> **HOW TO COMPLETE THIS TASK**: Where a record contains a picture, omit it; otherwise reproduce the listing exactly.

*** SOURCE MATERIAL ***

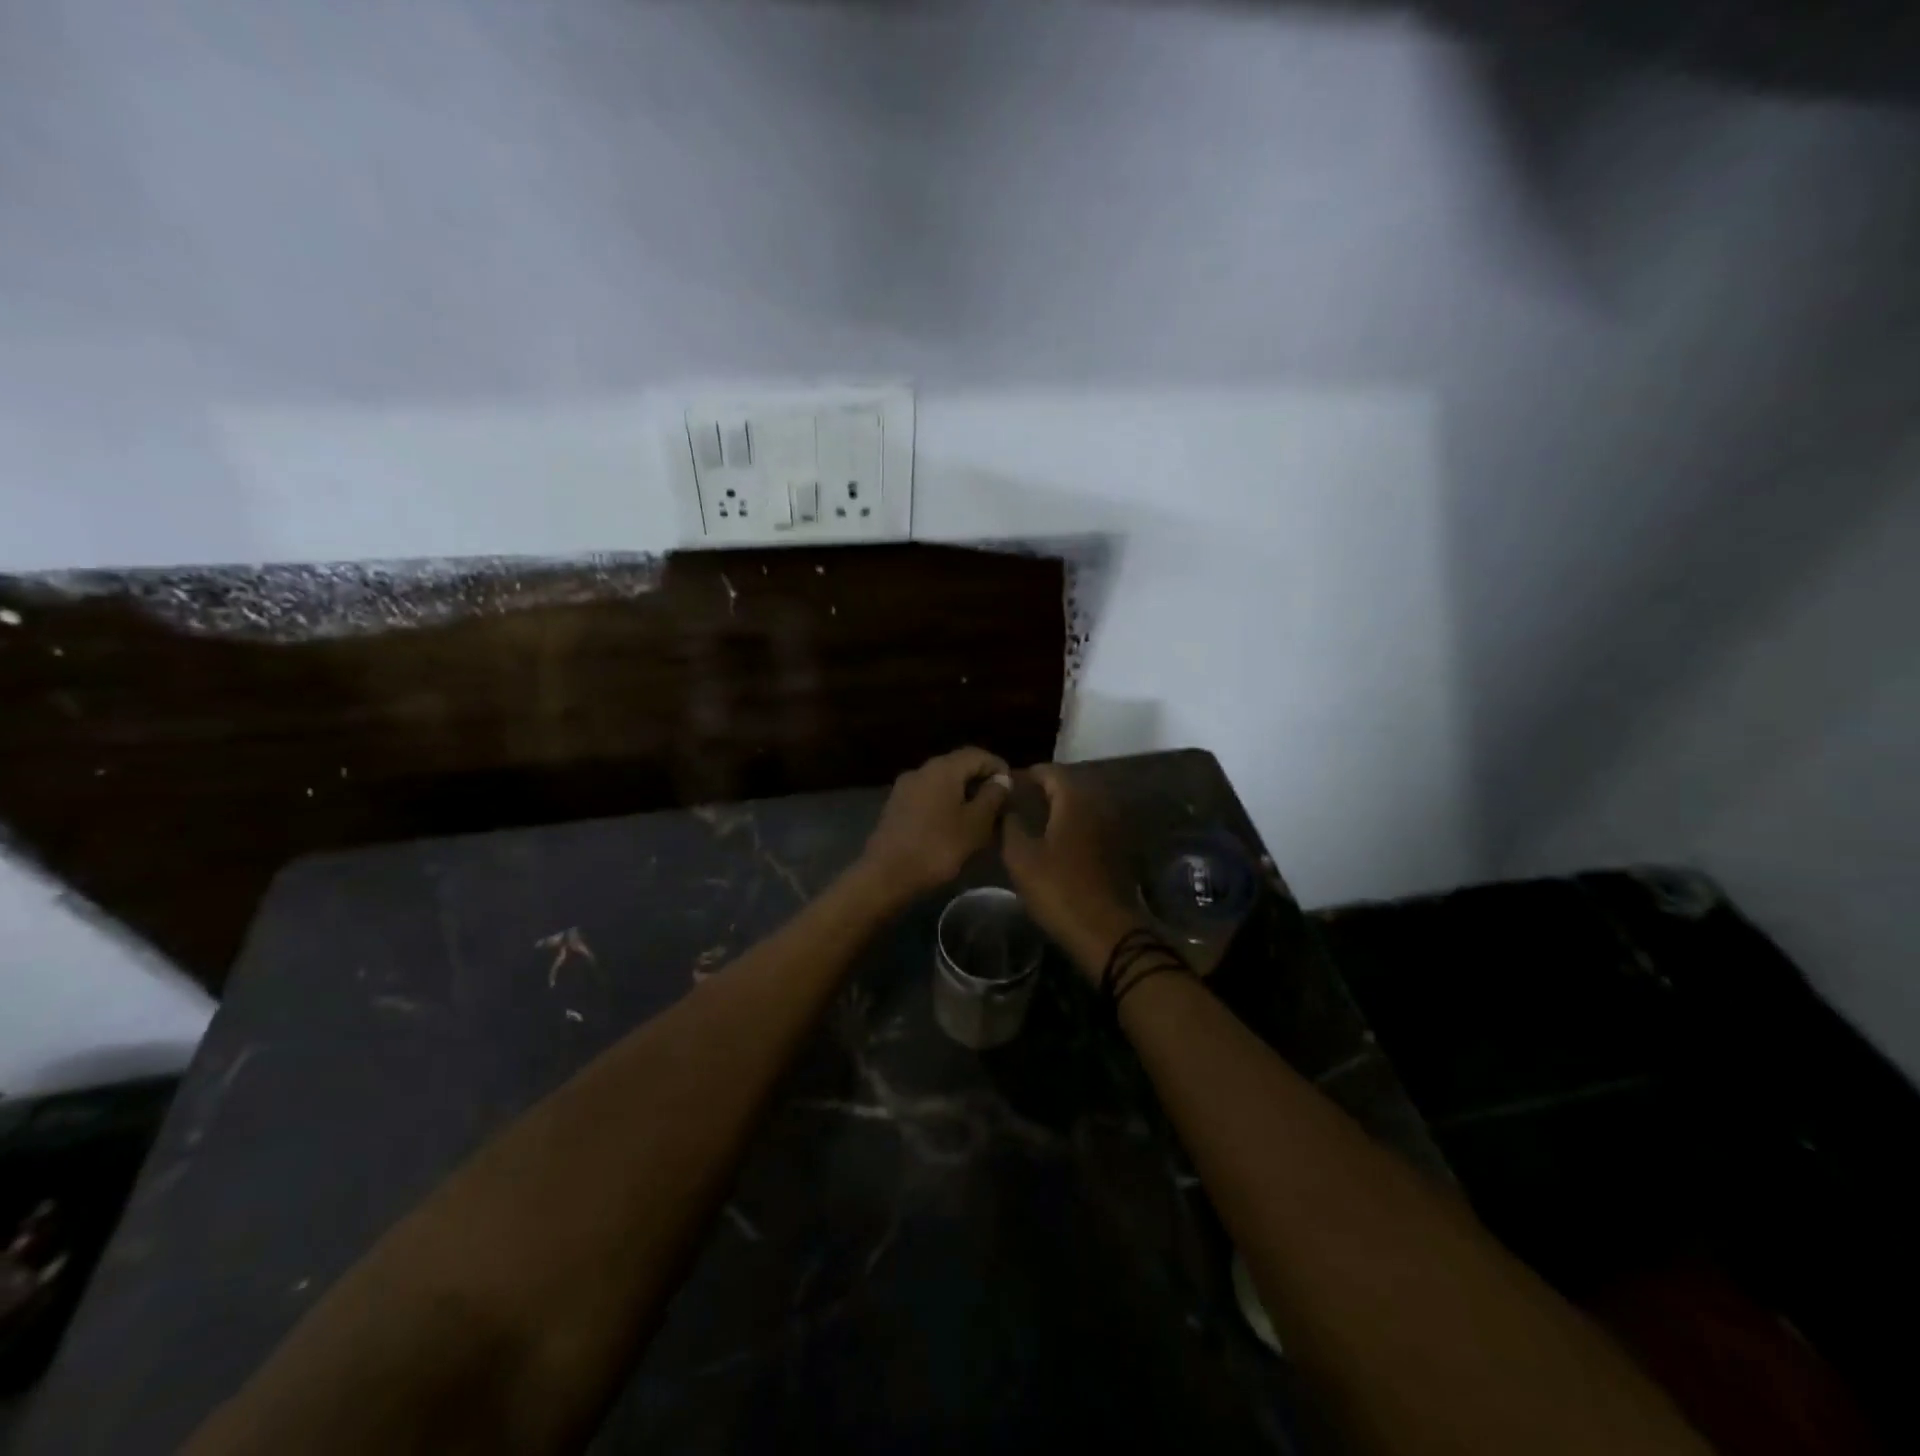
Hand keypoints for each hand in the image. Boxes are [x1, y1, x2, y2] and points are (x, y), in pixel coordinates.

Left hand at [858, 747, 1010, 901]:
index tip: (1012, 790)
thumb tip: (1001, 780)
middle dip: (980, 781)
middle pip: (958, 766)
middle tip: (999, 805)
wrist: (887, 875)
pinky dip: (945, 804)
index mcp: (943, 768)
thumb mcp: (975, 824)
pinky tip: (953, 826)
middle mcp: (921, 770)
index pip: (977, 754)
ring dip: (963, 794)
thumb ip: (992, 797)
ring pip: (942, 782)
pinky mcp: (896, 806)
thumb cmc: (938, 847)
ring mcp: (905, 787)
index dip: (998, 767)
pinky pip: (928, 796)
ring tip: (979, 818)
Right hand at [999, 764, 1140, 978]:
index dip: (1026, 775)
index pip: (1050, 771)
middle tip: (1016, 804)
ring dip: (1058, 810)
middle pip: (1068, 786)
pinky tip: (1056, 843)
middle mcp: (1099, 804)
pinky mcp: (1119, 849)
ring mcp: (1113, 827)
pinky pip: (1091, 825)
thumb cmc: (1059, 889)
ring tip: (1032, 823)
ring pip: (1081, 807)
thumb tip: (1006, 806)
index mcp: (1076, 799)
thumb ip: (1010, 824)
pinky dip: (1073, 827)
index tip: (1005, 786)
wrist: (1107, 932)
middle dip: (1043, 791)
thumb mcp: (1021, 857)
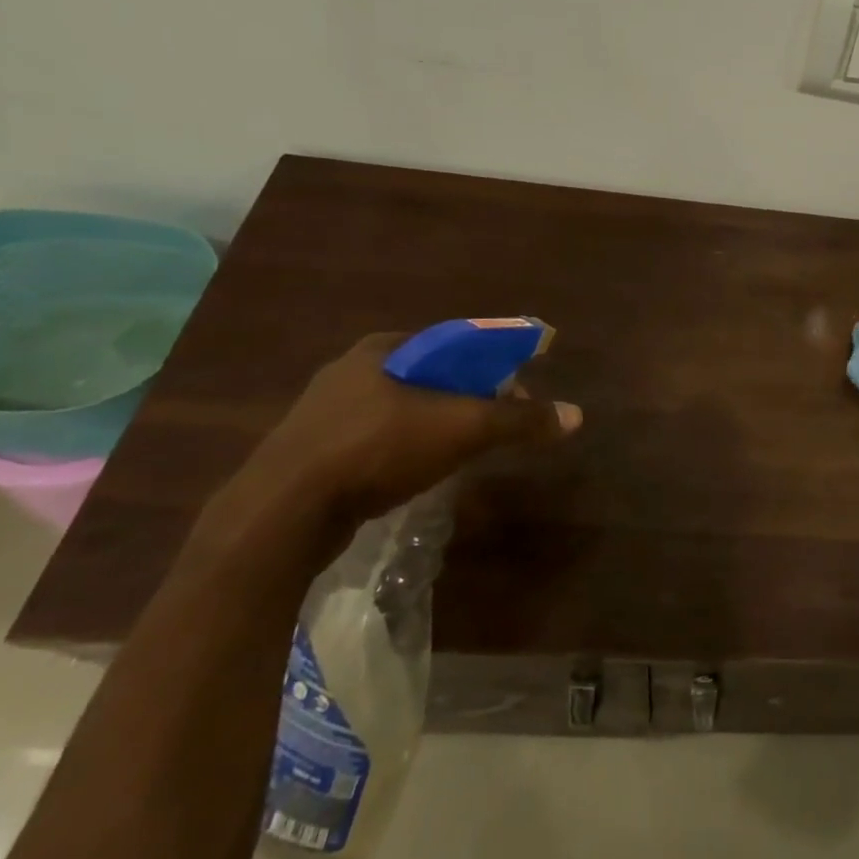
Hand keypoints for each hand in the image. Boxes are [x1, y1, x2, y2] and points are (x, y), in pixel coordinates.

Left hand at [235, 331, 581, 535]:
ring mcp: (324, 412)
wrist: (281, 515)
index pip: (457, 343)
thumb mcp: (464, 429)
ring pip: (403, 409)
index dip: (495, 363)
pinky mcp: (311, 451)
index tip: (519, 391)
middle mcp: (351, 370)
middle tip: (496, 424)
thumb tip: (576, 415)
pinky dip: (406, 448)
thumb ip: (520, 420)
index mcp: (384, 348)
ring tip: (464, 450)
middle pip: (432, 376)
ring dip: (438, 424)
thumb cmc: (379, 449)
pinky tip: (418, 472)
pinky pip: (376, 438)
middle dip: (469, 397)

*** End of SOURCE MATERIAL ***

> **OUTPUT FOR THIS TASK**:
Hand keypoints for each hand in the image. Boxes are [x1, y1, x2, y2] and points are (x, y), in pixel coordinates.

Left hand at [858, 747, 1010, 901]:
index tip: (1012, 790)
thumb tip: (1001, 780)
middle dip: (980, 781)
middle pip: (958, 766)
middle tip: (999, 805)
wrist: (887, 875)
pinky dip: (945, 804)
index mcp: (943, 768)
thumb mcp: (975, 824)
pinky tip: (953, 826)
middle mcp: (921, 770)
index pip: (977, 754)
ring dip: (963, 794)
thumb ip: (992, 797)
ring pip: (942, 782)
pinky mcp: (896, 806)
thumb cmc: (938, 847)
ring mcp: (905, 787)
index dip: (998, 767)
pinky pip: (928, 796)
ring tip: (979, 818)
Right hand at [999, 764, 1140, 978]:
index dip: (1026, 775)
index pip: (1050, 771)
middle tip: (1016, 804)
ring dip: (1058, 810)
middle pip: (1068, 786)
pinky tip: (1056, 843)
middle mcp: (1099, 804)
pinky mcp: (1119, 849)
ring mcp: (1113, 827)
pinky pip: (1091, 825)
thumb cmc: (1059, 889)
ring tip: (1032, 823)
ring pip: (1081, 807)
thumb tip: (1006, 806)
index mcp: (1076, 799)
thumb ip: (1010, 824)
pinky dip: (1073, 827)
index tip: (1005, 786)
wrist: (1107, 932)
middle dip: (1043, 791)
thumb mcp: (1021, 857)
Hand keypoints for each hand in the image. Boxes are [x1, y1, x2, y2] and points are (x, y), in pixel coordinates.

Left hand at [235, 331, 581, 535]:
ring mcp: (324, 412)
wrist: (281, 515)
index pip: (457, 343)
thumb mcp: (464, 429)
ring pip: (403, 409)
index dip: (495, 363)
pinky mcp: (311, 451)
index tip: (519, 391)
middle mcp: (351, 370)
middle tip: (496, 424)
thumb tip: (576, 415)
pinky dip: (406, 448)
thumb ip: (520, 420)
index mcp: (384, 348)
ring tip: (464, 450)
middle pip: (432, 376)
ring dip: (438, 424)
thumb cmc: (379, 449)
pinky tip: (418, 472)
pinky pip: (376, 438)
middle dip: (469, 397)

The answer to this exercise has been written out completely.